When Sanford Williams returns to his home at the south edge of Nootka Island each summer, there is little time to waste. The carver has made a practice to starting work at 6 in the morning, usually finishing by 7 or 8 in the evening.
With more than 40 years of experience of crafting with the knife, Williams knows just what lies before him when he returns to Yuquot each June. The period usually lasts three months before he returns to his wife Marlana in Hope.
“As soon as I get out here I have a pole project,” said Williams, who strengthens his hands and forearms with dumbbells to sustain the long summer days of carving at the Nootka Sound summer home. “I normally start it right away in June so I can have it done by the time I leave.”
Next to him over a dozen hand tools are strategically laid, each one made by the artist to suit his personal preferences.

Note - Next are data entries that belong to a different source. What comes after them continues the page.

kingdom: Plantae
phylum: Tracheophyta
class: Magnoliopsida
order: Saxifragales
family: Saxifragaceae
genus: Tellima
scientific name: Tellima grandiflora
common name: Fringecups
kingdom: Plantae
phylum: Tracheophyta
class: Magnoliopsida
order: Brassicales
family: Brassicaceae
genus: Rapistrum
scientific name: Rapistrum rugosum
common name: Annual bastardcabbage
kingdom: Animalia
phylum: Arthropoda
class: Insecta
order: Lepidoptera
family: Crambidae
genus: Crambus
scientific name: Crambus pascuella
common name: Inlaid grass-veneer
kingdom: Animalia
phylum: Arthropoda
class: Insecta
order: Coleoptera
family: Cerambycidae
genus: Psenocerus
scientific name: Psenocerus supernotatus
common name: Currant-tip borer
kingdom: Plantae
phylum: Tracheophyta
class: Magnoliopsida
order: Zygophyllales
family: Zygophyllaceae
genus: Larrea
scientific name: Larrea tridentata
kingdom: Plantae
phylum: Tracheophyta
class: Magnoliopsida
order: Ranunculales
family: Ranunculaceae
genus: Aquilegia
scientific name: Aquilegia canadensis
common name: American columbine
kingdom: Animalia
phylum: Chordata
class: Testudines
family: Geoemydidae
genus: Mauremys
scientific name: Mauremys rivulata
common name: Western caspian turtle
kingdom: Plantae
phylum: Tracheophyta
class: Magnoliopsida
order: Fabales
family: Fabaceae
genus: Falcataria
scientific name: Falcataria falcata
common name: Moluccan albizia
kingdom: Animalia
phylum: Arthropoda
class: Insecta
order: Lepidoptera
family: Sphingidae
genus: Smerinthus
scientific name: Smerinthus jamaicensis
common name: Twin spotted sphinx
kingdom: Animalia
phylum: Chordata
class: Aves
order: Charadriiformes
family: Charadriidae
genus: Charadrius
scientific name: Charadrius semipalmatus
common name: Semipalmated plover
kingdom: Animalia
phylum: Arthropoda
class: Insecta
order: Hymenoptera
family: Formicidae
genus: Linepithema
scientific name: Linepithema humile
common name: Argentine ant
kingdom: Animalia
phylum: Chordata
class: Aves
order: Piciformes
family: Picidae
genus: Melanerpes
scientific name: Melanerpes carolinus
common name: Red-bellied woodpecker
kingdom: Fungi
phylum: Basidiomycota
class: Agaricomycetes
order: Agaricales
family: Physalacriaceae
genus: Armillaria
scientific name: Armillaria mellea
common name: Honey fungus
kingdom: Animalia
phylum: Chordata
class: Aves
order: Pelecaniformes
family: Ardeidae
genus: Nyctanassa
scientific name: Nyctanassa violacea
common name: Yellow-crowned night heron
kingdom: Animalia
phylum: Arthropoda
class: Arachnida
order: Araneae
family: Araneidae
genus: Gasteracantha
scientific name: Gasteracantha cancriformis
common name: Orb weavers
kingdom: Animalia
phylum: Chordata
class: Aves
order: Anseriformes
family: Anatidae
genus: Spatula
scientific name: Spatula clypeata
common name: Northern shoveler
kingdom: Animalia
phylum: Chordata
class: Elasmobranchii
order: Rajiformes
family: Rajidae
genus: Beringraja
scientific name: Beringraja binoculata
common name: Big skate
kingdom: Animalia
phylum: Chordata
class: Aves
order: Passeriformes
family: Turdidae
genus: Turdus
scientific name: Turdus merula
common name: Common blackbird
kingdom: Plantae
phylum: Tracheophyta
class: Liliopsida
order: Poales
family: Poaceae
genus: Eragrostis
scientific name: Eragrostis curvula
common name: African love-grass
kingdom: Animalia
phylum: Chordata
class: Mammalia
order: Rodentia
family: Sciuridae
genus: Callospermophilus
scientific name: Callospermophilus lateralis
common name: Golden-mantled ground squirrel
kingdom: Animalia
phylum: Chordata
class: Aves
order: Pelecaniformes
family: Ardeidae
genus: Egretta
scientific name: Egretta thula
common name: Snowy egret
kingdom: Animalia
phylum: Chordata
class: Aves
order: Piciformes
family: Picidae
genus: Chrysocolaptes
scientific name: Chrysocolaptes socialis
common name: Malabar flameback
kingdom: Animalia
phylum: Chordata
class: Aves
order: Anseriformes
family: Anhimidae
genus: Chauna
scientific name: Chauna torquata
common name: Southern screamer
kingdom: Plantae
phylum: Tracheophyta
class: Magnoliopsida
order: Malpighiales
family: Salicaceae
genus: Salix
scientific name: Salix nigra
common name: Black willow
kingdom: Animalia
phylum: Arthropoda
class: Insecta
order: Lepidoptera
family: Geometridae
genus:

“It’s better if you make your own, then you know exactly what you’re getting,” said Williams.
As over 200 people converged in Yuquot to enjoy the Mowachaht/Muchalaht First Nation’s annual Summerfest celebration on Aug. 6, Williams worked in the relative quiet of his large carving shed on three poles for a fishing lodge in Mowachaht Bay. He estimates the project will take three years – encompassing nine months of carving time in his new workshop.
He works from drawings that specifically plan out the finished product.
“I normally draw and scale drawings of my design, what I’m going to put on the log first and I go by that, do all the measurements from the drawing,” explained Williams.
The place of his upbringing - an ancient village site where archaeological excavations show First Nations have lived for over 4,300 years – provides a drastic change of scenery than where Williams creates for the rest of the year.
“The view for one is a big difference for me,” he said, comparing Yuquot to Hope. “If I go over there I see mountains all the time. It feels kind of closed in there, here it’s open – plus I can feel our ancestors around here at one time.”
For years Williams worked feet from the shore in a carving shed just below the home of his parents, Ray and Terri Williams. A thick lawyer of cedar shavings collected on the floor, where the carver worked to the rhythm of the nearby waves.
But as the years went by the need for a larger, more stable shed that could accommodate bigger projects became apparent.
“The waves were starting to reach up in the wintertime against the windows,” said Williams, who now works in a nearly completed 20-by-32-foot structure right next to where his father Ray still lives year-round. “It feels more roomy, more brighter for me.”
Much of the construction took place over the summer last year, with major help from the Strathcona Lodge’s head carpenter and his crew. Williams gave them a carved paddle to express his gratitude.
“He was interested in doing it for free, but that was a lot of work for him,” he said of the carpenter’s help. “I really appreciate that, getting this shop up for me, so I did a carving for him, a nice paddle.”
Along the ceiling of the carving workshop lies a fir log Williams found on Yuquot’s beach, selected for its length and straightness. Measuring over 30 feet, Williams pulled the log up to the workshop location inch by inch with a hand-operated winch.
“I rounded it over with my chainsaw, skimmed across it, it took me about four days to clean it up, and a couple more days to pull it up the hill with a come along,” he said.